Hi guys!! This is my progression thread to win an online competition that is held by cubelelo. Cubelelo is the best cube shop in India. Currently my rank in this competition is 42. I will try to be consistent.
Happy cubing!!


----------



## Labano (Dec 4, 2021)

Is this Gc perm worth it:
The BEST Gc Perm Algorithm!
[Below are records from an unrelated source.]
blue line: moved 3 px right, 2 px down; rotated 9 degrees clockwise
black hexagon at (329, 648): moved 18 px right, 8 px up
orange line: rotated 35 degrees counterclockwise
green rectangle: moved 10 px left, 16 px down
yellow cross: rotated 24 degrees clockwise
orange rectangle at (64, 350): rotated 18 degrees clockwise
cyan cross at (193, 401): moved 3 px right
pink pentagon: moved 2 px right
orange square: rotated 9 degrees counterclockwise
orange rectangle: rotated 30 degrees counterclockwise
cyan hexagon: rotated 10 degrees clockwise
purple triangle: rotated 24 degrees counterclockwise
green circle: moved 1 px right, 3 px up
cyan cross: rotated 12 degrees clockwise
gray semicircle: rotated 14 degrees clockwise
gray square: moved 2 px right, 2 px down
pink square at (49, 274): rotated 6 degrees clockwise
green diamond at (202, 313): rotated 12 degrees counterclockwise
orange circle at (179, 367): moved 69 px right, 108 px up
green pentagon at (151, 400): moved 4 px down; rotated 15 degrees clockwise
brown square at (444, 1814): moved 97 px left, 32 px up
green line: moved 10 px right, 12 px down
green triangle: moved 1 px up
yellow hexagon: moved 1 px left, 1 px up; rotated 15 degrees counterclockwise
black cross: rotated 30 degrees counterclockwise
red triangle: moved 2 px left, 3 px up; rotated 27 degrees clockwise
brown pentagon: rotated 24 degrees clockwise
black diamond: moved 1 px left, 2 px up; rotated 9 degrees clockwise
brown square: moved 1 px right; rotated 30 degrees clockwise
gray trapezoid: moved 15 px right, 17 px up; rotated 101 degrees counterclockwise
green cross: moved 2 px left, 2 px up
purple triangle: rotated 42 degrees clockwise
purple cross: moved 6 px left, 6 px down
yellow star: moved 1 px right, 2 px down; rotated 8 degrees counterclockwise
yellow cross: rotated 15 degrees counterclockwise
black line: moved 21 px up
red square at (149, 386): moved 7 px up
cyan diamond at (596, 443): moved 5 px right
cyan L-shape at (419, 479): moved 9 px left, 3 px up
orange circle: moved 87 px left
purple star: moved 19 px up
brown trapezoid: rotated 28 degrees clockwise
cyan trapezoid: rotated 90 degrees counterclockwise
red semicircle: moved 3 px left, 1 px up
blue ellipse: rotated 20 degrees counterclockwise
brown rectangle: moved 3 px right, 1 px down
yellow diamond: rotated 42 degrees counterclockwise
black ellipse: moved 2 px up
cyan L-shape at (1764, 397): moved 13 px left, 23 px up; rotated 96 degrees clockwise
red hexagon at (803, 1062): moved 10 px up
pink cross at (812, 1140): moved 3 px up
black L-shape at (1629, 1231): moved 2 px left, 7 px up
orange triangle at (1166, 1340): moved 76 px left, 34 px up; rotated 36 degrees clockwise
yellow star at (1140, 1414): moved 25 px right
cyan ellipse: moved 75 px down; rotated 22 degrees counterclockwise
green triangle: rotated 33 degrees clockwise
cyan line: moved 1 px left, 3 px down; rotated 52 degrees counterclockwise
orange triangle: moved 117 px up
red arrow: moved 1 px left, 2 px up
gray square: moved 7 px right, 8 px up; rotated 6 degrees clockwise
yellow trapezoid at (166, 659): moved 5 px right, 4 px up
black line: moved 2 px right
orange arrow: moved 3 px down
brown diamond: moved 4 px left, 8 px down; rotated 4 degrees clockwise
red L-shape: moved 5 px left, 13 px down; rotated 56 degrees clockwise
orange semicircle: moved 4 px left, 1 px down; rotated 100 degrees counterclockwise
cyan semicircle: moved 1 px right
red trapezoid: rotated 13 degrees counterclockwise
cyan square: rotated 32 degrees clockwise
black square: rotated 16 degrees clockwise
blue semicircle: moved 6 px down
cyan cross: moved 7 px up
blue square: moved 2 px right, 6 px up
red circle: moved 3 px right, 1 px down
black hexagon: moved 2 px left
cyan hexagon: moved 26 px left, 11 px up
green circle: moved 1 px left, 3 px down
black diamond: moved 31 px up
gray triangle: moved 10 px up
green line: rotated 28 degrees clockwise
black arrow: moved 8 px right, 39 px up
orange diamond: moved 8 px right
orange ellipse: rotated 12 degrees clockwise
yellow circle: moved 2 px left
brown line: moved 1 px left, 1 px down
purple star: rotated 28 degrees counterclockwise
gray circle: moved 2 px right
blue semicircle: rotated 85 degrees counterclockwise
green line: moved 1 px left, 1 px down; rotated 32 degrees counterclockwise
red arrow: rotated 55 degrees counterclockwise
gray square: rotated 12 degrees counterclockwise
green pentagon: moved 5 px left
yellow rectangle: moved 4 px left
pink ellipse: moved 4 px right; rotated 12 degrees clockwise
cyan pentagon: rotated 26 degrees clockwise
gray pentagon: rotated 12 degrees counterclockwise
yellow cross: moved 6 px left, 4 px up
GAN Predicted The Future


----------



## Labano (Dec 4, 2021)

Today I practiced cross plus 1 and Lookahead and I improved in planning Xcrosses.


----------



## Labano (Dec 4, 2021)

Today's ao5: 12.11


----------



## Labano (Dec 5, 2021)

Today I thing I should practice my LL.


----------



## Labano (Dec 5, 2021)

Today's ao5: 13.11


----------



## Labano (Dec 6, 2021)

Today I actually did this: https://www.speedsolving.com/thread...aining-that-yields-systematic-progress.39406/


----------



## Labano (Dec 7, 2021)

So today I am going to practice my LL because it is my weakest area


----------



## Labano (Dec 7, 2021)

Today I actually didn't practice a lot but I changed my N perms to the 2021 version


----------



## Labano (Dec 8, 2021)

Today also I practiced LL and today's ao25: 13.53


----------



## Labano (Dec 15, 2021)

Today also I am going to practice my LL because I haven't improved in my LL. But I got 12.55 ao25 yesterday.


----------